宇宙で最も明るい爆発現象の謎が明らかに

宇宙で最も明るい爆発現象の謎が明らかに

―超高輝度超新星「SN2006gy」の正体はIa型超新星だった―

【本研究成果のポイント】

通常の超新星の10倍以上という飛び抜けて明るい超新星で見つかっていた奇妙なスペクトル線の正体が、新しい理論計算で判明しました。その明るさの正体は、秒速約1万キロもの速度で膨張するガスと、元々周りに存在したガスとの衝突による加熱によるものでした。

 

【概要】

広島大学宇宙科学センターの川端弘治教授、京都大学大学院理学研究科の前田啓一准教授、ドイツ・マックスプランク研究所およびスウェーデン・ストックホルム大学のAnders Jerkstrand博士の研究グループが、通常の超新星の10倍以上明るく輝いた超新星 SN 2006gy の正体を明らかにしました。本成果は、2020年1月24日に刊行される米国の学術誌「Science」に掲載されました。

 

【背景】

恒星の最期の大爆発である超新星は、宇宙の中でも最も明るく輝く激しい現象の一つです。近年、通常の10倍以上の明るさを持つ「超高輝度超新星」がいくつも見つかり、注目を浴びていますが、その明るさの原因は不明なままです。SN 2006gyは比較的よく調べられた超高輝度超新星の一つで、川端、前田らにより膨張速度が極端に遅い奇妙なスペクトル線も見出されていましたが、どの元素によるものか判らず、観測された特徴は謎に包まれたままでした。

 

【研究成果の内容】

スペクトル形成理論の進展から、上記の未同定スペクトル輝線がイオン化されていない中性の鉄元素によることを、今回初めて見出しました。鉄元素をたくさん生成するタイプの超新星が、大量の星周ガスが漂う中で爆発し、秒速約1万キロメートルで膨張するガスと星周ガスとの衝突で、ガスが高温になり、極めて明るくなったと考えれば、謎であった特徴が自然に解釈できます。

 

【今後の展開】

 このような現象は、小さくて高密度な白色矮星が、連星をなす相手である大きく膨れた赤色巨星の大気に触れることで、公転運動がブレーキを受け、大気をはぎ取りながららせん状に巨星中心に落ち込み、その最後に白色矮星が超新星爆発をすることで引き起こされた可能性があります。

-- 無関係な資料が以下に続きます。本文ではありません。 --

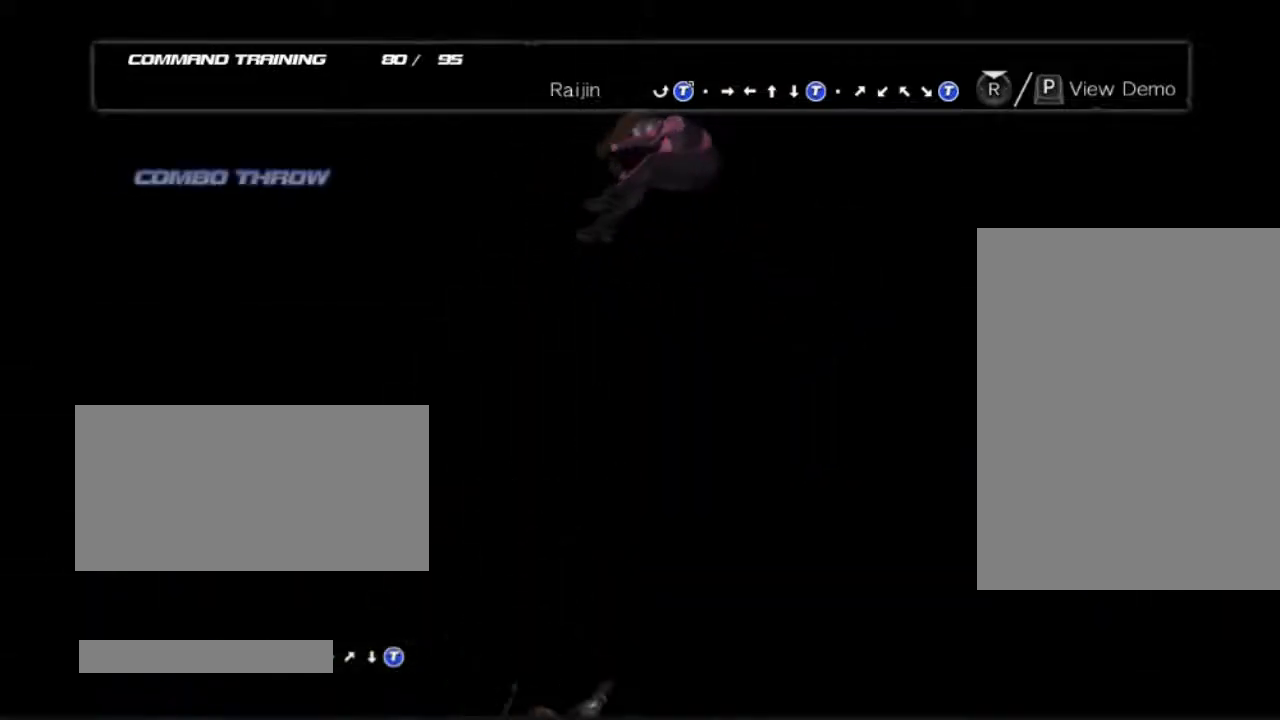
{"dt_ms": 500, "buttons": [], "left_stick": "up-left", "right_stick": "center", "events": [[217, "left_stick", "up-right"], [350, "left_stick", "down"], [467, "left_stick", "up-left"]]}
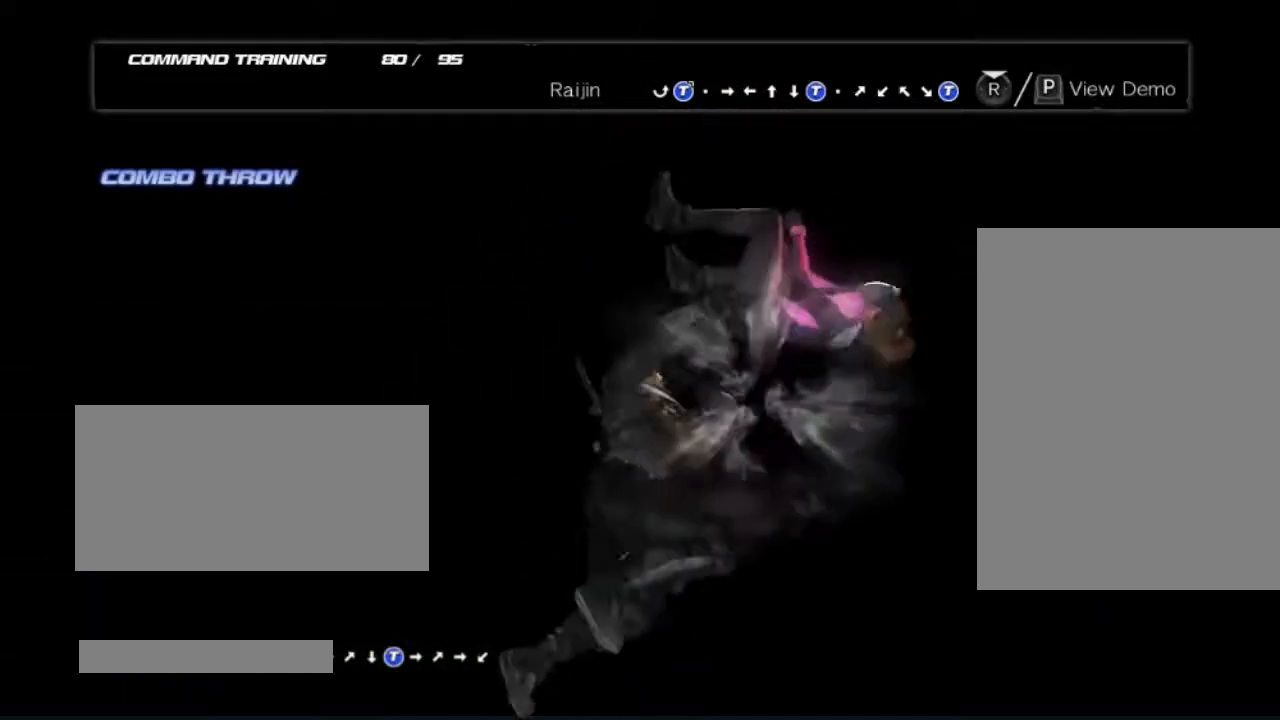
{"dt_ms": 500, "buttons": [], "left_stick": "center", "right_stick": "center", "events": [[100, "left_stick", "down-right"], [217, "A", "down"], [217, "left_stick", "center"], [350, "A", "up"]]}
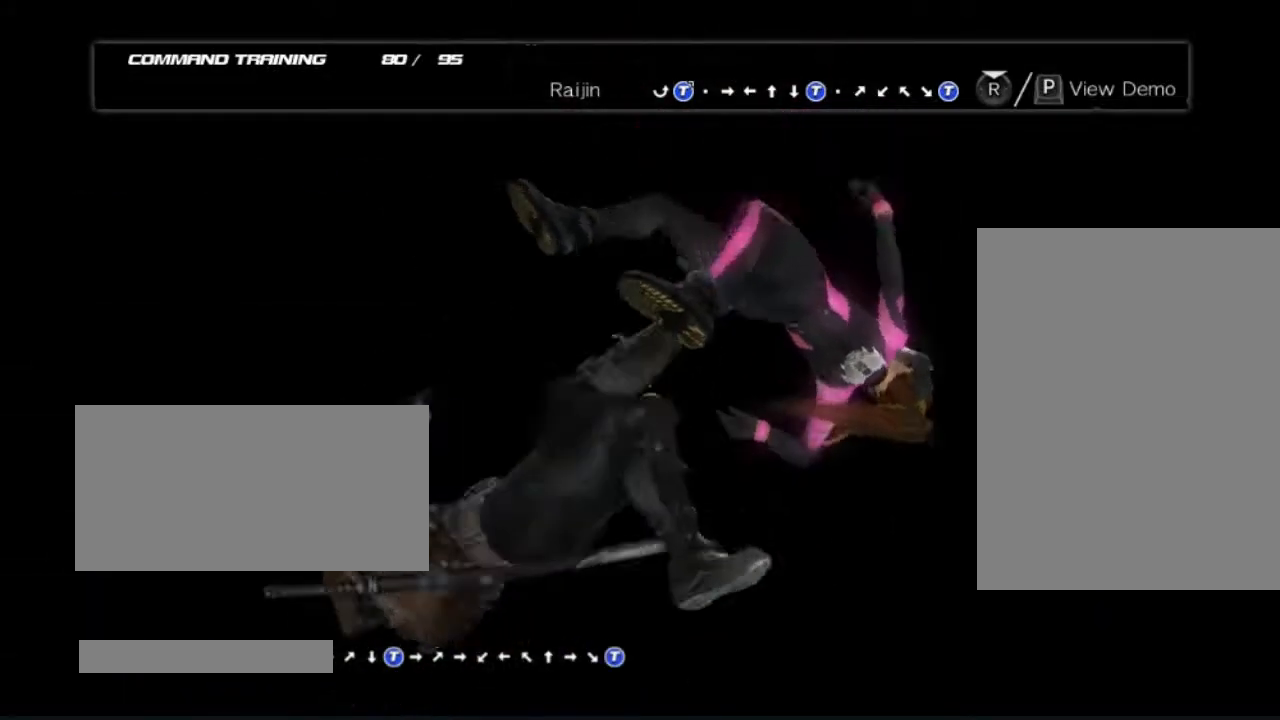
{"dt_ms": 500, "buttons": [], "left_stick": "center", "right_stick": "center", "events": []}
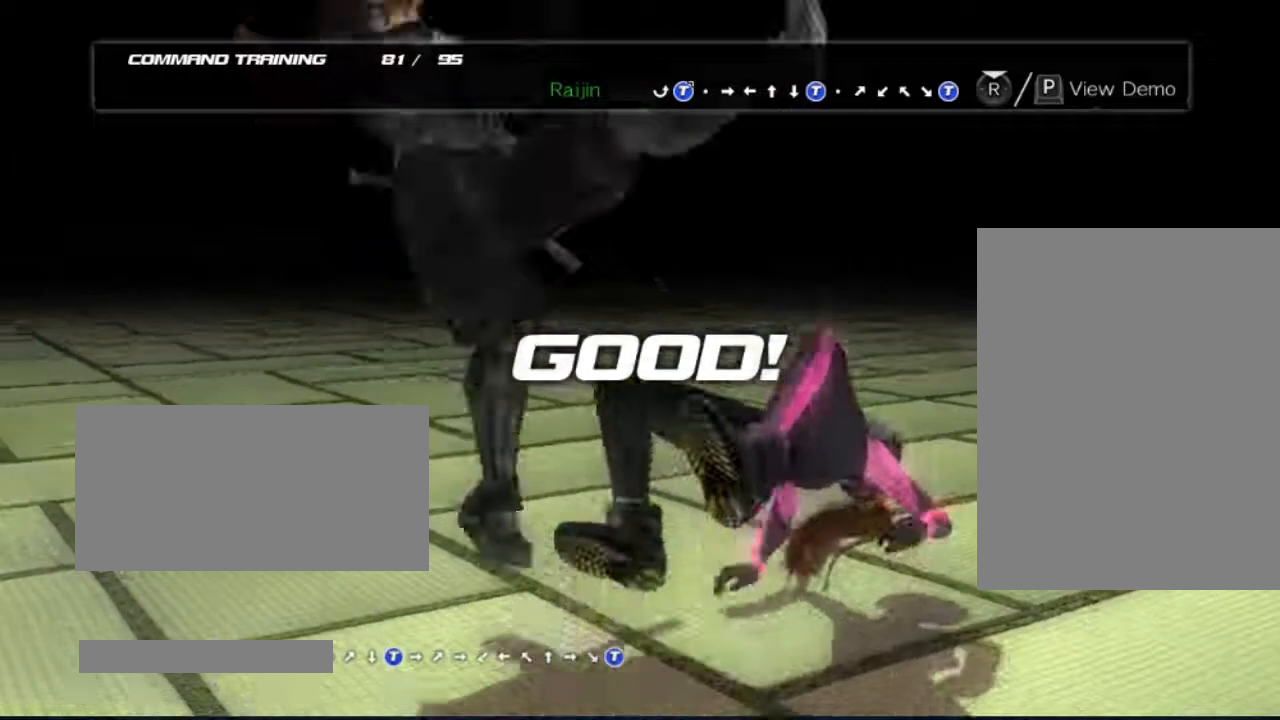
{"dt_ms": 500, "buttons": [], "left_stick": "center", "right_stick": "center", "events": []}
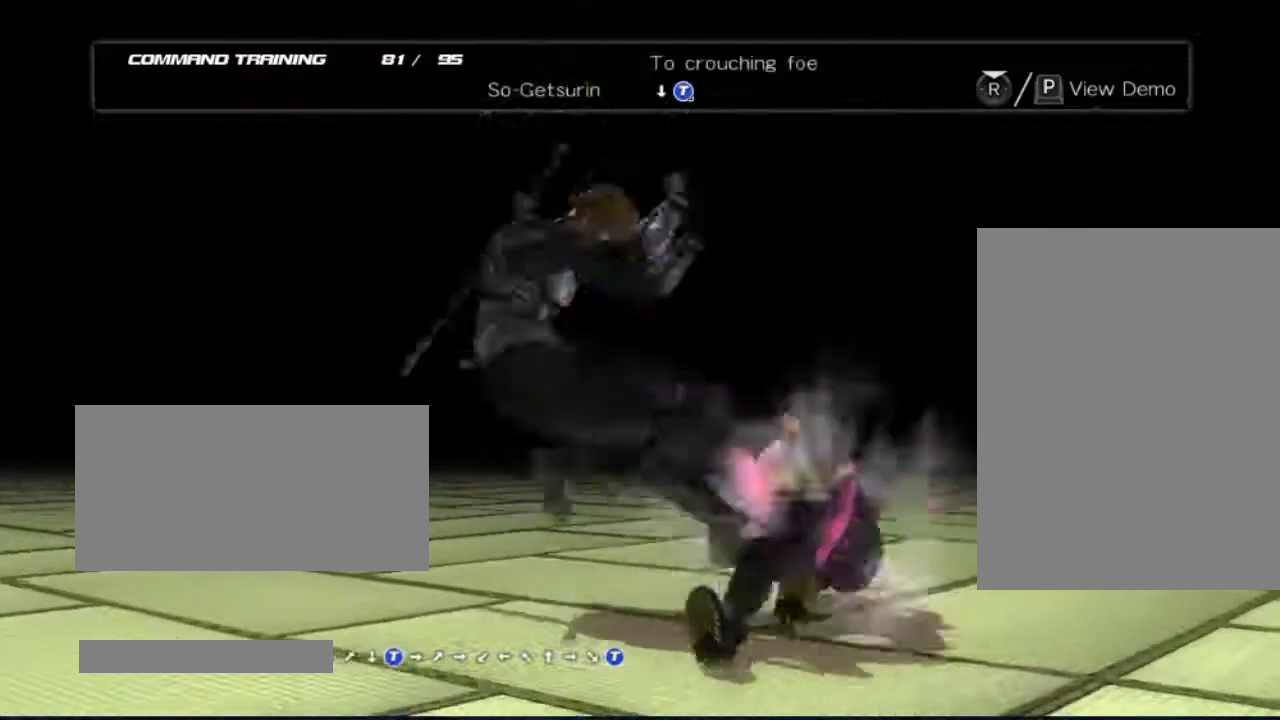
{"dt_ms": 500, "buttons": [], "left_stick": "center", "right_stick": "center", "events": []}
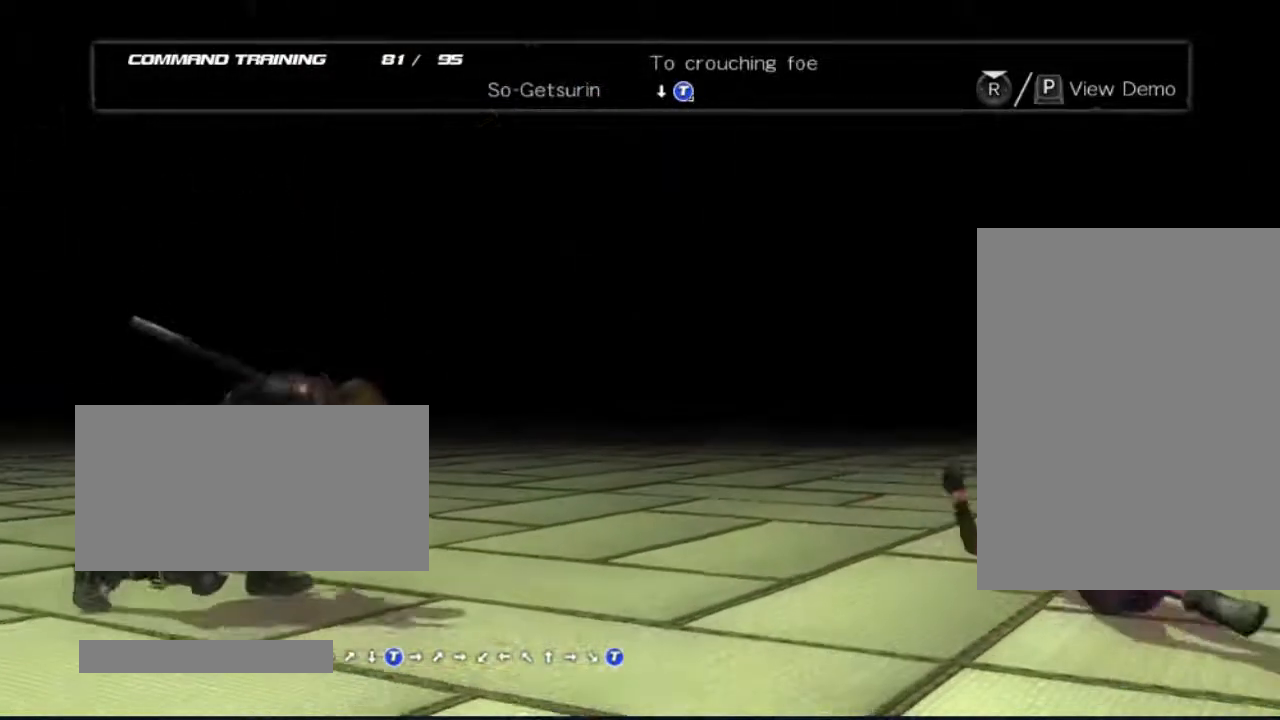
{"dt_ms": 500, "buttons": [], "left_stick": "center", "right_stick": "center", "events": []}
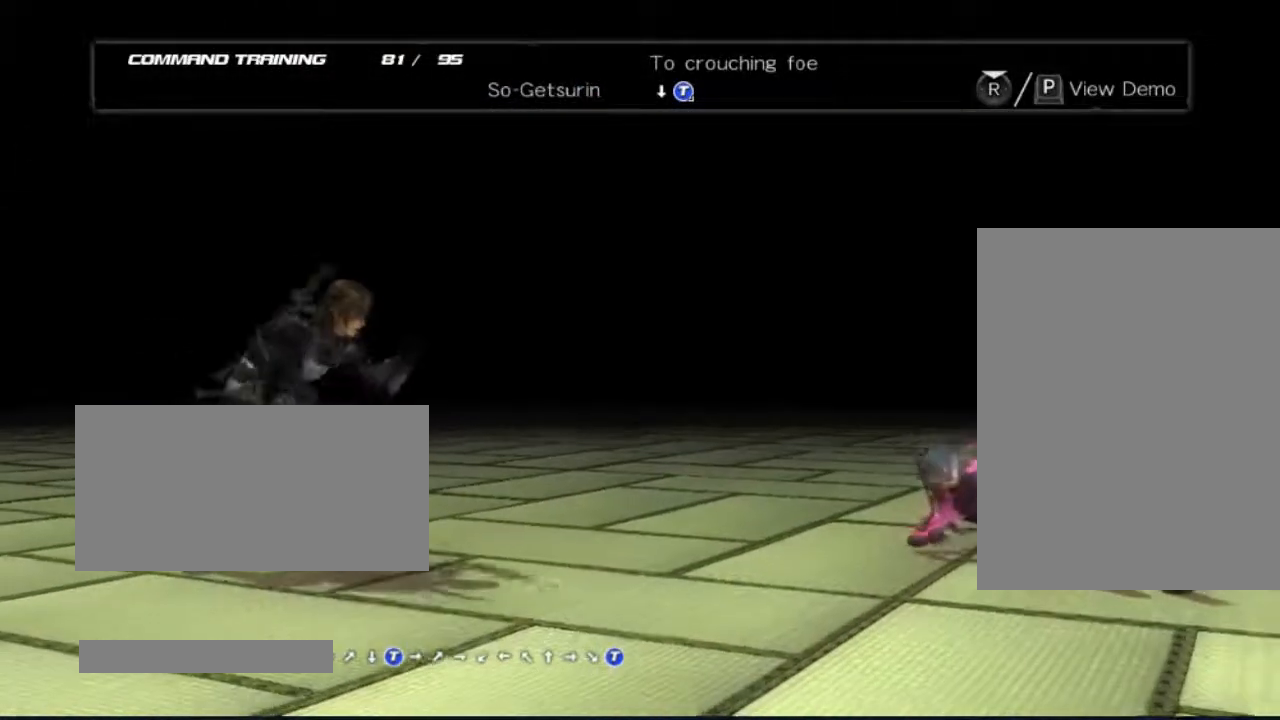
{"dt_ms": 500, "buttons": [], "left_stick": "center", "right_stick": "center", "events": []}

宇宙ではこういった星同士のダイナミックな相互作用が予想以上に多く引き起こされてきたのかもしれません。

 

【関連サイト】

 

【参考文献】

  • "A Type Ia supernova at the heart of superluminous transient SN 2006gy" (超高輝度超新星SN2006gyはIa型超新星により引き起こされた) Anders Jerkstrand, Keiichi Maeda, Koji S. Kawabata, Science (24 Jan 2020), 367, pp. 415-418 (2020)
  • "Extremely Luminous Supernova 2006gy at Late Phase: Detection of Optical Emission from Supernova", Kawabata, K. S., Tanaka, M., Maeda, K., Hattori, T., Nomoto, K., Tominaga, N., Yamanaka, M., The Astrophysical Journal, 697, pp. 747-757 (2009)

 

超新星 SN 2006gy の画像

図1.発見から約100日後の2006年12月25日にはSN2006gyが発生した銀河(NGC 1260)よりも明るく輝いているが、爆発後約400日後(最大光度から約300日後)の2007年9月17日は非常に暗くなり、銀河そのものの明るさにほぼ埋もれてしまっている。

図2.SN 2006gyの爆発後約400日経過したスペクトル(赤)と通常のIa型超新星の膨張物質のモデルを減速・圧縮したモデルから予想される理論スペクトル(青)。左上の図は、従来未同定であったスペクトル線群の波長域を拡大し、中性の鉄からの放射モデルと比較したもの。Jerkstrand,  Maeda, Kawabata の図を改編

図3.SN 2006gyが爆発に至る過程の想像図(Credit: Roberto Iaconi & Keiichi Maeda)。白色矮星と大質量星からなる連星系において、大質量星の伴星の進化に伴う膨張により白色矮星が飲み込まれ、外層を放出することで、高密度の星周物質を形成し、残された伴星コアと白色矮星が衝突・合体して超新星爆発を引き起こす様子を示す。